Come lo ricordano Emanuela Daffra e i colleghi dell’Opificio Delle Pietre Dure: “Ora che sta continuando il lavoro sulla Cappella Brancacci non è possibile non pensare a Sabino, che fu tra gli artefici della clamorosa scoperta, negli anni Ottanta, del colore del Masaccio”.
“Ma a me – sono parole di Daffra – allora giovane funzionaria e studiosa di Piero Della Francesca, resta soprattutto nella memoria l’incontro con lui sui ponteggi della Leggenda Della Vera Croce ad Arezzo, quale prima rivelazione della straordinaria complessità tecnica di Piero e dell’attenzione scrupolosa necessaria ad accostarla con rispetto”.

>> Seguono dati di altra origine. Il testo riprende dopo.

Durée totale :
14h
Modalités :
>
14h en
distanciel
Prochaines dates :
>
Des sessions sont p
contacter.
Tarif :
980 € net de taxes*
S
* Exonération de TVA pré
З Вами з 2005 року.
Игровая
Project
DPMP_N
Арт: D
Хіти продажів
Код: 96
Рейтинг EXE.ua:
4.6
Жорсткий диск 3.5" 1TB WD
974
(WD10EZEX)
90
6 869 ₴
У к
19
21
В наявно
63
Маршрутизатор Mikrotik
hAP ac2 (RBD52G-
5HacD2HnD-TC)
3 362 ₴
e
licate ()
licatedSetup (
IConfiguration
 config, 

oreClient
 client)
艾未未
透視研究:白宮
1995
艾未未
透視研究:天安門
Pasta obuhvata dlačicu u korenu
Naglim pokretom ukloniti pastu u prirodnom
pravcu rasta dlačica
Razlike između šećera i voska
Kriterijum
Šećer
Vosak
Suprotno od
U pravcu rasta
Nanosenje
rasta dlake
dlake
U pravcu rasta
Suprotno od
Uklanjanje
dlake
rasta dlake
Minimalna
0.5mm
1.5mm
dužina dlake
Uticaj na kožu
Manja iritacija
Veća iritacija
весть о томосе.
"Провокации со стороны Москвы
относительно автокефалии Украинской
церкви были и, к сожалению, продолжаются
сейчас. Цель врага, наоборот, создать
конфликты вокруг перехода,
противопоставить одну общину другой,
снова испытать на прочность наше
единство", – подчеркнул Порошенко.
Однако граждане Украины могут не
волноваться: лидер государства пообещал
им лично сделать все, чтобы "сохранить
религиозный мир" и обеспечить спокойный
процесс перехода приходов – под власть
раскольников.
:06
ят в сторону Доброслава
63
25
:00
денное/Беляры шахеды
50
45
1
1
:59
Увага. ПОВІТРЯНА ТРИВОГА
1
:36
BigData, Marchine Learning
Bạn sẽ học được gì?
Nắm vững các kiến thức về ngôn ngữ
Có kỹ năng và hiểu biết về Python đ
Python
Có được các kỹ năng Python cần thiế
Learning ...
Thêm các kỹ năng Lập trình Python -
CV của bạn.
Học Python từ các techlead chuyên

“L’opificio attuale – si legge ancora – in termini non solo di risultati ma pure di capitale umano, è frutto del loro lavoro (di Sabino e Paolo Nencetti, altro restauratore scomparso in questi giorni). Di questo siamo profondamente grati a entrambi”.
Parole di commozione anche da parte dell’architetto Riccardo Dalla Negra, direttore dei lavori di restauro della Cupola del Duomo di Firenze.
“Ebbi l’onore di avere Sabino nel cantiere della Cupola di Santa Maria del Fiore – sono le sue parole – da me diretto assieme a un comitato di direzione di enorme spessore culturale e scientifico”.
“Lui – ricorda ancora Dalla Negra – coordinava un gruppo di validissimi restauratori e restauratrici; il suo ruolo emerse, giorno dopo giorno, in maniera concreta e consapevole, a lui si devono scelte molto difficili e importanti”.
“Credo che il mondo del restauro – conclude – gli debba dedicare un doveroso omaggio”.